Investigating the genetics of life span extension by caffeine

By: George Sutphin

The longevity of an organism is influenced both by internal (genetic) and external (environmental) factors. With respect to internal factors, a significant effort is being made to identify novel pharmacological agents that extend life span by targeting genetic pathways with a defined role in the aging process. On the external side, the molecular mechanisms responsible for the positive influence of environmental interventions, such as dietary restriction and mild stress, are being widely explored. The environment experienced by humans in modern societies already contains countless compounds that may influence longevity. Understanding the role that the most prevalent of these compounds play in the aging process will be important to predicting and interpreting the outcome of introducing new interventions.

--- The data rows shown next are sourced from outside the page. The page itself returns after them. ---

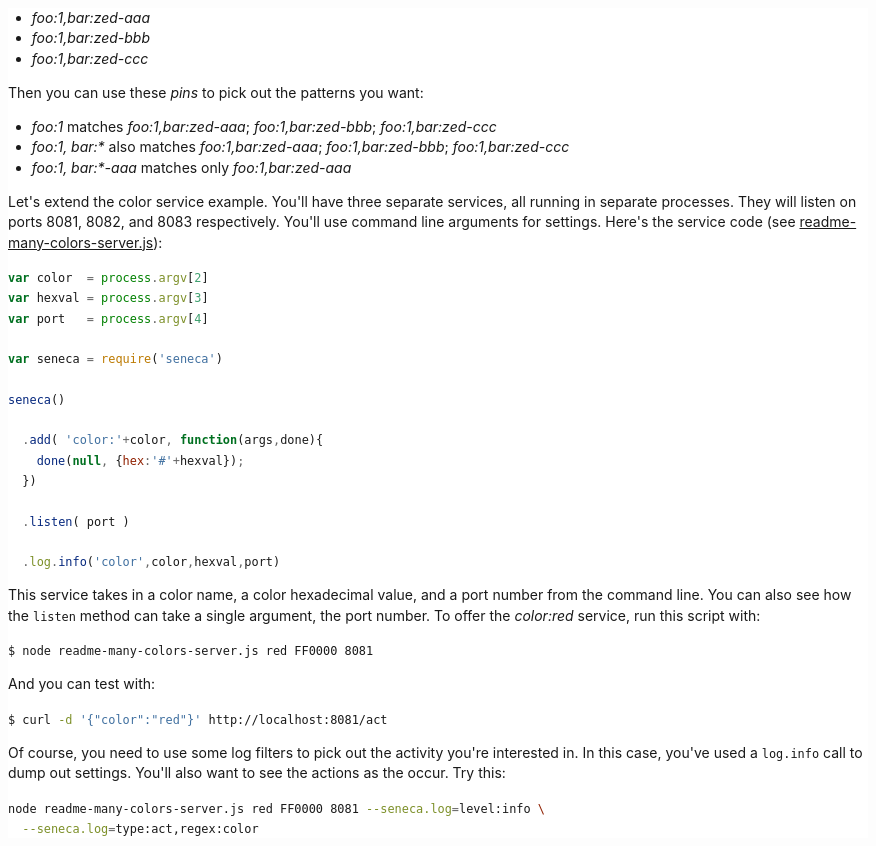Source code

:    * _foo:1,bar:zed-aaa_
   * _foo:1,bar:zed-bbb_
   * _foo:1,bar:zed-ccc_

Then you can use these _pins_ to pick out the patterns you want:

   * _foo:1_ matches _foo:1,bar:zed-aaa_; _foo:1,bar:zed-bbb_; _foo:1,bar:zed-ccc_
   * _foo:1, bar:*_ also matches _foo:1,bar:zed-aaa_; _foo:1,bar:zed-bbb_; _foo:1,bar:zed-ccc_
   * _foo:1, bar:*-aaa_ matches only _foo:1,bar:zed-aaa_

Let's extend the color service example. You'll have three separate
services, all running in separate processes. They will listen on ports
8081, 8082, and 8083 respectively. You'll use command line arguments
for settings. Here's the service code (see
[readme-many-colors-server.js](https://github.com/rjrodger/seneca-transport/blob/master/test/readme-many-colors-server.js)):

```js
var color  = process.argv[2]
var hexval = process.argv[3]
var port   = process.argv[4]

var seneca = require('seneca')

seneca()

  .add( 'color:'+color, function(args,done){
    done(null, {hex:'#'+hexval});
  })

  .listen( port )

  .log.info('color',color,hexval,port)
```

This service takes in a color name, a color hexadecimal value, and a
port number from the command line. You can also see how the <code>listen</code>
method can take a single argument, the port number. To offer the
_color:red_ service, run this script with:

```sh
$ node readme-many-colors-server.js red FF0000 8081
```

And you can test with:

```sh
$ curl -d '{"color":"red"}' http://localhost:8081/act
```

Of course, you need to use some log filters to pick out the activity
you're interested in. In this case, you've used a
<code>log.info</code> call to dump out settings. You'll also want to
see the actions as the occur. Try this:

```sh
node readme-many-colors-server.js red FF0000 8081 --seneca.log=level:info \
  --seneca.log=type:act,regex:color
```
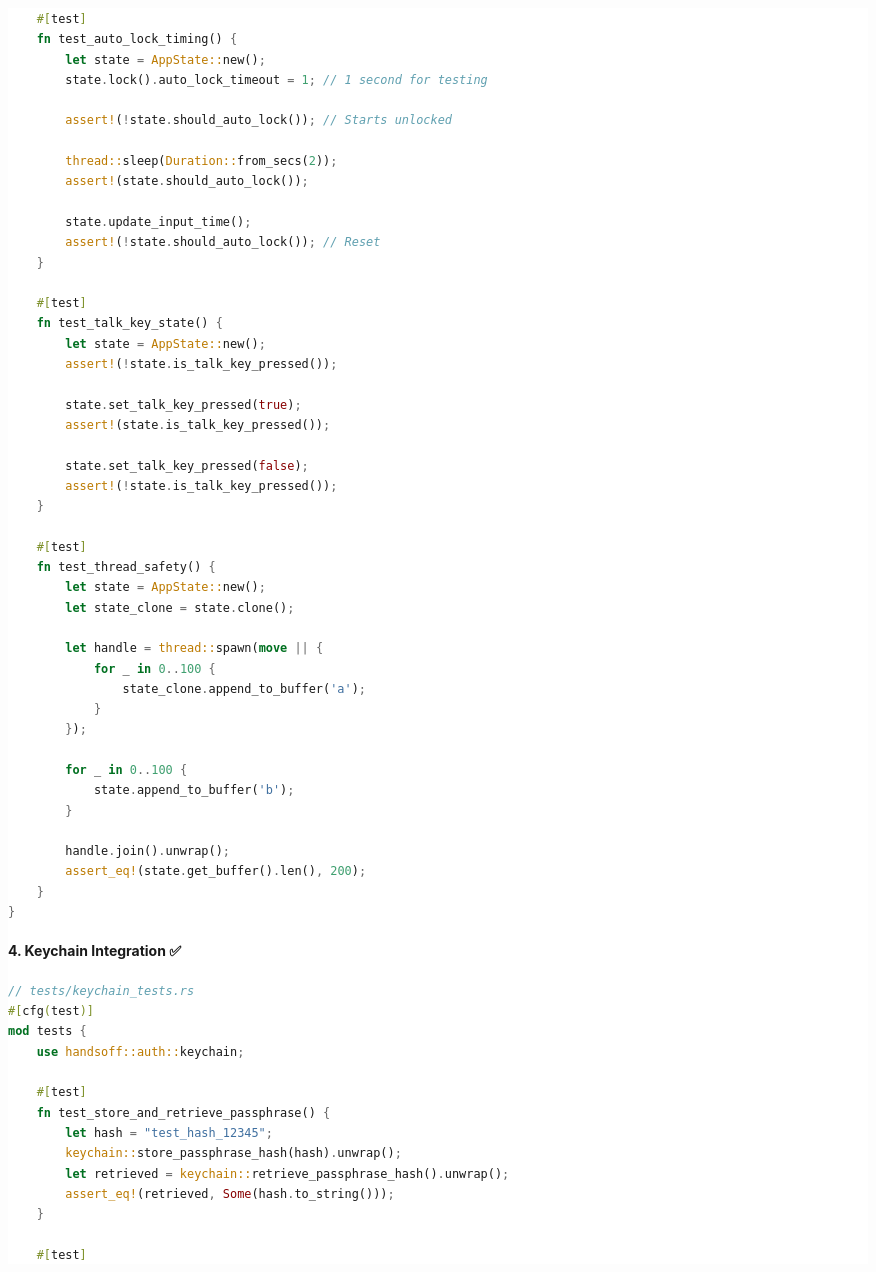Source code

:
 ```rust
    #[test]
    fn test_auto_lock_timing() {
        let state = AppState::new();
        state.lock().auto_lock_timeout = 1; // 1 second for testing

        assert!(!state.should_auto_lock()); // Starts unlocked

        thread::sleep(Duration::from_secs(2));
        assert!(state.should_auto_lock());

        state.update_input_time();
        assert!(!state.should_auto_lock()); // Reset
    }

    #[test]
    fn test_talk_key_state() {
        let state = AppState::new();
        assert!(!state.is_talk_key_pressed());

        state.set_talk_key_pressed(true);
        assert!(state.is_talk_key_pressed());

        state.set_talk_key_pressed(false);
        assert!(!state.is_talk_key_pressed());
    }

    #[test]
    fn test_thread_safety() {
        let state = AppState::new();
        let state_clone = state.clone();

        let handle = thread::spawn(move || {
            for _ in 0..100 {
                state_clone.append_to_buffer('a');
            }
        });

        for _ in 0..100 {
            state.append_to_buffer('b');
        }

        handle.join().unwrap();
        assert_eq!(state.get_buffer().len(), 200);
    }
}
```

#### 4. Keychain Integration ✅
```rust
// tests/keychain_tests.rs
#[cfg(test)]
mod tests {
    use handsoff::auth::keychain;

    #[test]
    fn test_store_and_retrieve_passphrase() {
        let hash = "test_hash_12345";
        keychain::store_passphrase_hash(hash).unwrap();
        let retrieved = keychain::retrieve_passphrase_hash().unwrap();
        assert_eq!(retrieved, Some(hash.to_string()));
    }

    #[test]
```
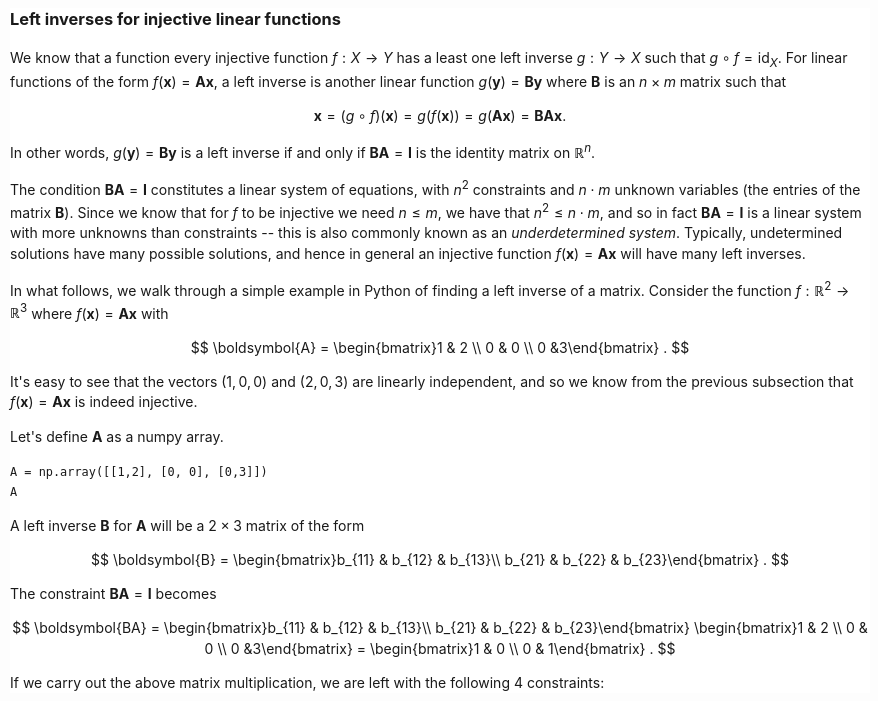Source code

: 
### Left inverses for injective linear functions

We know that a function every injective function $f: X \to Y$ has a least one left inverse $g:Y \to X$ such that $g\circ f = \text{id}_X$.
For linear functions of the form $f(\boldsymbol{x}) = \boldsymbol{Ax}$, a left inverse is another linear function $g(\boldsymbol{y}) = \boldsymbol{By}$ where $\boldsymbol{B}$ is an $n\times m$ matrix such that

$$
\boldsymbol{x} = (g\circ f)(\boldsymbol{x}) = g(f(\boldsymbol{x})) = g(\boldsymbol{Ax}) = \boldsymbol{B}\boldsymbol{Ax}   .
$$

In other words, $g(\boldsymbol{y}) = \boldsymbol{By}$ is a left inverse if and only if $\boldsymbol{BA} = \boldsymbol{I}$ is the identity matrix on $\mathbb{R}^n$.

The condition $\boldsymbol{BA} = \boldsymbol{I}$ constitutes a linear system of equations, with $n^2$ constraints and $n\cdot m$ unknown variables (the entries of the matrix $\boldsymbol{B}$).
Since we know that for $f$ to be injective we need $n\leq m$, we have that $n^2 \leq n\cdot m$, and so in fact $\boldsymbol{BA} = \boldsymbol{I}$ is a linear system with more unknowns than constraints -- this is also commonly known as an _underdetermined system_.
Typically, undetermined solutions have many possible solutions, and hence in general an injective function $f(\boldsymbol{x}) = \boldsymbol{Ax}$ will have many left inverses.

In what follows, we walk through a simple example in Python of finding a left inverse of a matrix.
Consider the function $f: \mathbb{R}^2 \to \mathbb{R}^3$ where $f(\boldsymbol{x}) = \boldsymbol{Ax}$ with

$$
\boldsymbol{A} = \begin{bmatrix}1 & 2 \\ 0 & 0 \\ 0 &3\end{bmatrix}  .
$$

It's easy to see that the vectors $(1,0,0)$ and $(2,0,3)$ are linearly independent, and so we know from the previous subsection that $f(\boldsymbol{x}) = \boldsymbol{Ax}$ is indeed injective.

Let's define $\boldsymbol{A}$ as a numpy array.

```{code-cell}
A = np.array([[1,2], [0, 0], [0,3]])
A
```

A left inverse $\boldsymbol{B}$ for $\boldsymbol{A}$ will be a $2\times 3$ matrix of the form

$$
\boldsymbol{B} = \begin{bmatrix}b_{11} & b_{12} & b_{13}\\ b_{21} & b_{22} & b_{23}\end{bmatrix}  .
$$

The constraint $\boldsymbol{BA} = \boldsymbol{I}$ becomes

$$
\boldsymbol{BA} = \begin{bmatrix}b_{11} & b_{12} & b_{13}\\ b_{21} & b_{22} & b_{23}\end{bmatrix} \begin{bmatrix}1 & 2 \\ 0 & 0 \\ 0 &3\end{bmatrix} =  \begin{bmatrix}1 & 0 \\ 0 & 1\end{bmatrix}  .
$$

If we carry out the above matrix multiplication, we are left with the following $4$ constraints:
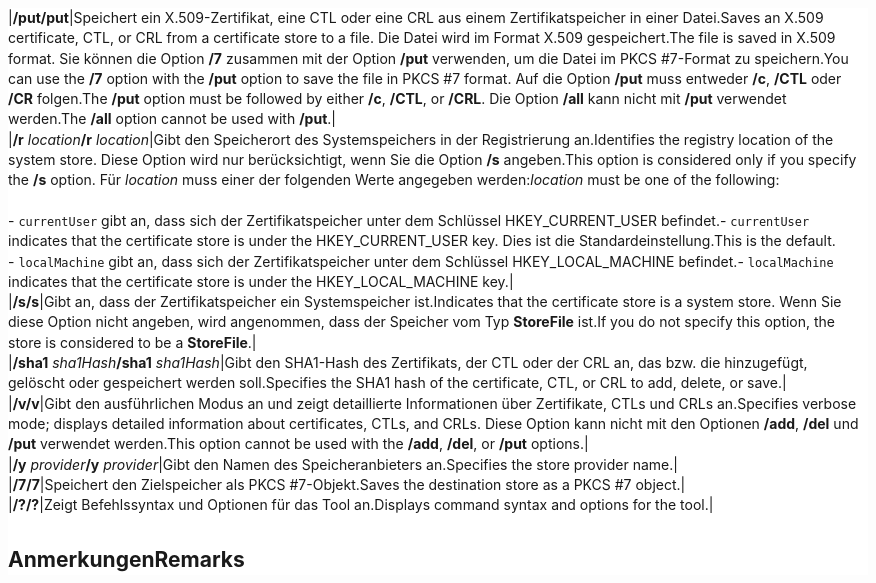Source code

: |<span data-ttu-id="15ce9-159">**/put**</span><span class="sxs-lookup"><span data-stu-id="15ce9-159">**/put**</span></span>|<span data-ttu-id="15ce9-160">Speichert ein X.509-Zertifikat, eine CTL oder eine CRL aus einem Zertifikatspeicher in einer Datei.</span><span class="sxs-lookup"><span data-stu-id="15ce9-160">Saves an X.509 certificate, CTL, or CRL from a certificate store to a file.</span></span> <span data-ttu-id="15ce9-161">Die Datei wird im Format X.509 gespeichert.</span><span class="sxs-lookup"><span data-stu-id="15ce9-161">The file is saved in X.509 format.</span></span> <span data-ttu-id="15ce9-162">Sie können die Option **/7** zusammen mit der Option **/put** verwenden, um die Datei im PKCS #7-Format zu speichern.</span><span class="sxs-lookup"><span data-stu-id="15ce9-162">You can use the **/7** option with the **/put** option to save the file in PKCS #7 format.</span></span> <span data-ttu-id="15ce9-163">Auf die Option **/put** muss entweder **/c**, **/CTL** oder **/CR** folgen.</span><span class="sxs-lookup"><span data-stu-id="15ce9-163">The **/put** option must be followed by either **/c**, **/CTL**, or **/CRL**.</span></span> <span data-ttu-id="15ce9-164">Die Option **/all** kann nicht mit **/put** verwendet werden.</span><span class="sxs-lookup"><span data-stu-id="15ce9-164">The **/all** option cannot be used with **/put**.</span></span>|  
|<span data-ttu-id="15ce9-165">**/r** *location*</span><span class="sxs-lookup"><span data-stu-id="15ce9-165">**/r** *location*</span></span>|<span data-ttu-id="15ce9-166">Gibt den Speicherort des Systemspeichers in der Registrierung an.</span><span class="sxs-lookup"><span data-stu-id="15ce9-166">Identifies the registry location of the system store.</span></span> <span data-ttu-id="15ce9-167">Diese Option wird nur berücksichtigt, wenn Sie die Option **/s** angeben.</span><span class="sxs-lookup"><span data-stu-id="15ce9-167">This option is considered only if you specify the **/s** option.</span></span> <span data-ttu-id="15ce9-168">Für *location* muss einer der folgenden Werte angegeben werden:</span><span class="sxs-lookup"><span data-stu-id="15ce9-168">*location* must be one of the following:</span></span><br /><br /> <span data-ttu-id="15ce9-169">-   `currentUser` gibt an, dass sich der Zertifikatspeicher unter dem Schlüssel HKEY_CURRENT_USER befindet.</span><span class="sxs-lookup"><span data-stu-id="15ce9-169">-   `currentUser` indicates that the certificate store is under the HKEY_CURRENT_USER key.</span></span> <span data-ttu-id="15ce9-170">Dies ist die Standardeinstellung.</span><span class="sxs-lookup"><span data-stu-id="15ce9-170">This is the default.</span></span><br /><span data-ttu-id="15ce9-171">-   `localMachine` gibt an, dass sich der Zertifikatspeicher unter dem Schlüssel HKEY_LOCAL_MACHINE befindet.</span><span class="sxs-lookup"><span data-stu-id="15ce9-171">-   `localMachine` indicates that the certificate store is under the HKEY_LOCAL_MACHINE key.</span></span>|  
|<span data-ttu-id="15ce9-172">**/s**</span><span class="sxs-lookup"><span data-stu-id="15ce9-172">**/s**</span></span>|<span data-ttu-id="15ce9-173">Gibt an, dass der Zertifikatspeicher ein Systemspeicher ist.</span><span class="sxs-lookup"><span data-stu-id="15ce9-173">Indicates that the certificate store is a system store.</span></span> <span data-ttu-id="15ce9-174">Wenn Sie diese Option nicht angeben, wird angenommen, dass der Speicher vom Typ **StoreFile** ist.</span><span class="sxs-lookup"><span data-stu-id="15ce9-174">If you do not specify this option, the store is considered to be a **StoreFile**.</span></span>|  
|<span data-ttu-id="15ce9-175">**/sha1** *sha1Hash*</span><span class="sxs-lookup"><span data-stu-id="15ce9-175">**/sha1** *sha1Hash*</span></span>|<span data-ttu-id="15ce9-176">Gibt den SHA1-Hash des Zertifikats, der CTL oder der CRL an, das bzw. die hinzugefügt, gelöscht oder gespeichert werden soll.</span><span class="sxs-lookup"><span data-stu-id="15ce9-176">Specifies the SHA1 hash of the certificate, CTL, or CRL to add, delete, or save.</span></span>|  
|<span data-ttu-id="15ce9-177">**/v**</span><span class="sxs-lookup"><span data-stu-id="15ce9-177">**/v**</span></span>|<span data-ttu-id="15ce9-178">Gibt den ausführlichen Modus an und zeigt detaillierte Informationen über Zertifikate, CTLs und CRLs an.</span><span class="sxs-lookup"><span data-stu-id="15ce9-178">Specifies verbose mode; displays detailed information about certificates, CTLs, and CRLs.</span></span> <span data-ttu-id="15ce9-179">Diese Option kann nicht mit den Optionen **/add**, **/del** und **/put** verwendet werden.</span><span class="sxs-lookup"><span data-stu-id="15ce9-179">This option cannot be used with the **/add**, **/del**, or **/put** options.</span></span>|  
|<span data-ttu-id="15ce9-180">**/y** *provider*</span><span class="sxs-lookup"><span data-stu-id="15ce9-180">**/y** *provider*</span></span>|<span data-ttu-id="15ce9-181">Gibt den Namen des Speicheranbieters an.</span><span class="sxs-lookup"><span data-stu-id="15ce9-181">Specifies the store provider name.</span></span>|  
|<span data-ttu-id="15ce9-182">**/7**</span><span class="sxs-lookup"><span data-stu-id="15ce9-182">**/7**</span></span>|<span data-ttu-id="15ce9-183">Speichert den Zielspeicher als PKCS #7-Objekt.</span><span class="sxs-lookup"><span data-stu-id="15ce9-183">Saves the destination store as a PKCS #7 object.</span></span>|  
|<span data-ttu-id="15ce9-184">**/?**</span><span class="sxs-lookup"><span data-stu-id="15ce9-184">**/?**</span></span>|<span data-ttu-id="15ce9-185">Zeigt Befehlssyntax und Optionen für das Tool an.</span><span class="sxs-lookup"><span data-stu-id="15ce9-185">Displays command syntax and options for the tool.</span></span>|  
  
## <a name="remarks"></a><span data-ttu-id="15ce9-186">Anmerkungen</span><span class="sxs-lookup"><span data-stu-id="15ce9-186">Remarks</span></span>  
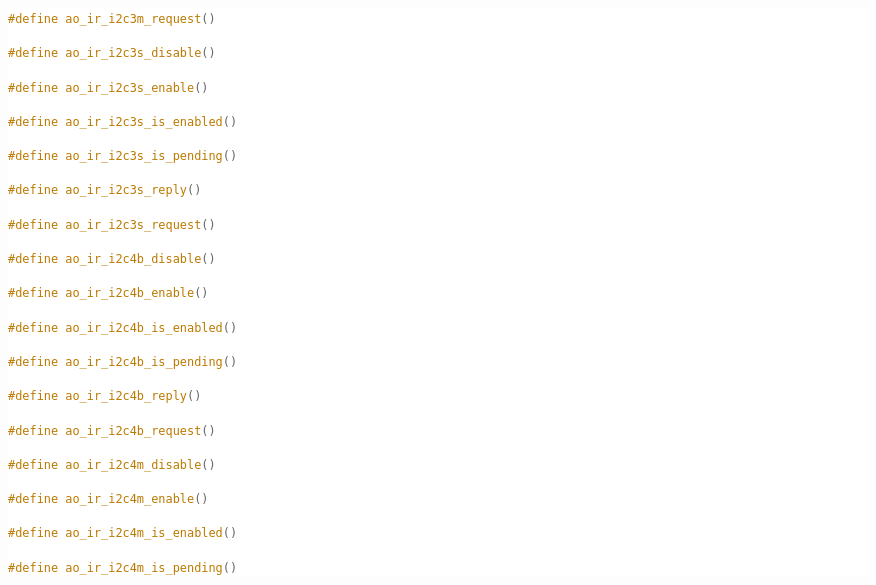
 ```c
#define ao_ir_i2c3m_request()
```

```c
#define ao_ir_i2c3s_disable()
```

```c
#define ao_ir_i2c3s_enable()
```

```c
#define ao_ir_i2c3s_is_enabled()
```

```c
#define ao_ir_i2c3s_is_pending()
```

```c
#define ao_ir_i2c3s_reply()
```

```c
#define ao_ir_i2c3s_request()
```

```c
#define ao_ir_i2c4b_disable()
```

```c
#define ao_ir_i2c4b_enable()
```

```c
#define ao_ir_i2c4b_is_enabled()
```

```c
#define ao_ir_i2c4b_is_pending()
```

```c
#define ao_ir_i2c4b_reply()
```

```c
#define ao_ir_i2c4b_request()
```

```c
#define ao_ir_i2c4m_disable()
```

```c
#define ao_ir_i2c4m_enable()
```

```c
#define ao_ir_i2c4m_is_enabled()
```

```c
#define ao_ir_i2c4m_is_pending()
```
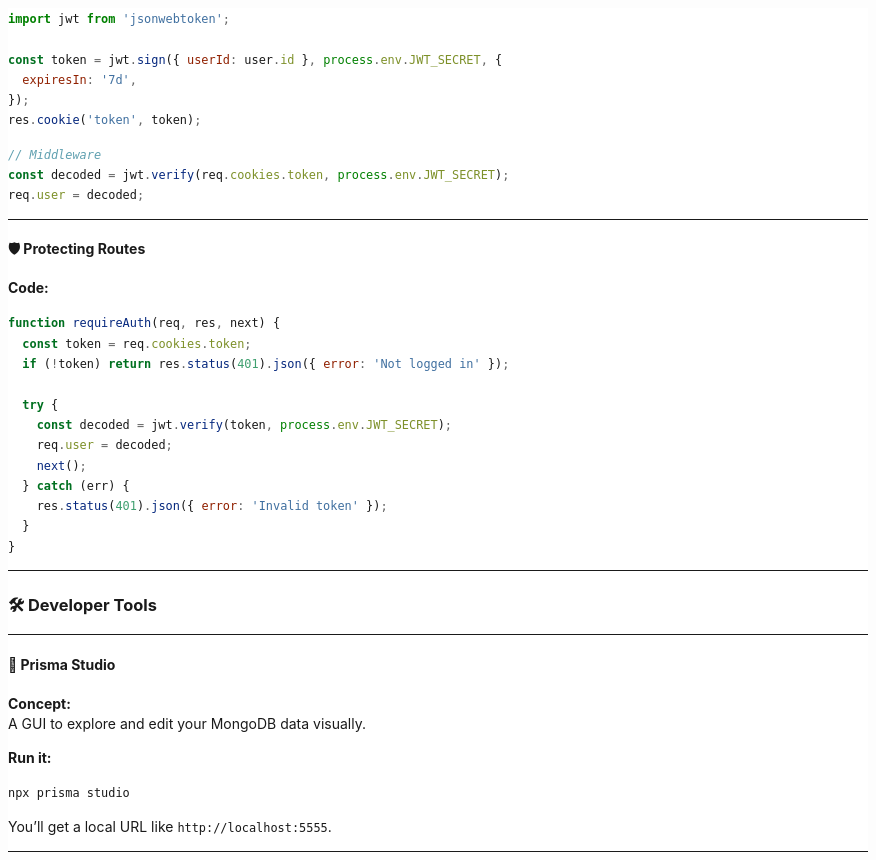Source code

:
 ```js
import jwt from 'jsonwebtoken';

const token = jwt.sign({ userId: user.id }, process.env.JWT_SECRET, {
  expiresIn: '7d',
});
res.cookie('token', token);
```

```js
// Middleware
const decoded = jwt.verify(req.cookies.token, process.env.JWT_SECRET);
req.user = decoded;
```

---

#### 🛡 **Protecting Routes**

**Code:**

```js
function requireAuth(req, res, next) {
  const token = req.cookies.token;
  if (!token) return res.status(401).json({ error: 'Not logged in' });

  try {
    const decoded = jwt.verify(token, process.env.JWT_SECRET);
    req.user = decoded;
    next();
  } catch (err) {
    res.status(401).json({ error: 'Invalid token' });
  }
}
```

---

### 🛠 **Developer Tools**

---

#### 🧪 **Prisma Studio**

**Concept:**  
A GUI to explore and edit your MongoDB data visually.

**Run it:**

```bash
npx prisma studio
```

You’ll get a local URL like `http://localhost:5555`.

---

Caffeine is the most widely used psychoactive drug worldwide. Prior studies in flies, worms, and mice indicate that caffeine may positively impact age-associated neurodegenerative diseases, such as Alzheimer’s. We recently discovered that caffeine is also capable of extending lifespan and improving healthspan in the nematode, Caenorhabditis elegans. In agreement with published work, caffeine also delays pathology in a nematode model of polyglutamine disease. Current efforts are focused on understanding the genetic mechanisms underlying this effect.

Caffeine extends life span in C. elegans. A. Low concentrations of caffeine increase nematode life span, while high concentrations are toxic. B. Chemical structure of caffeine.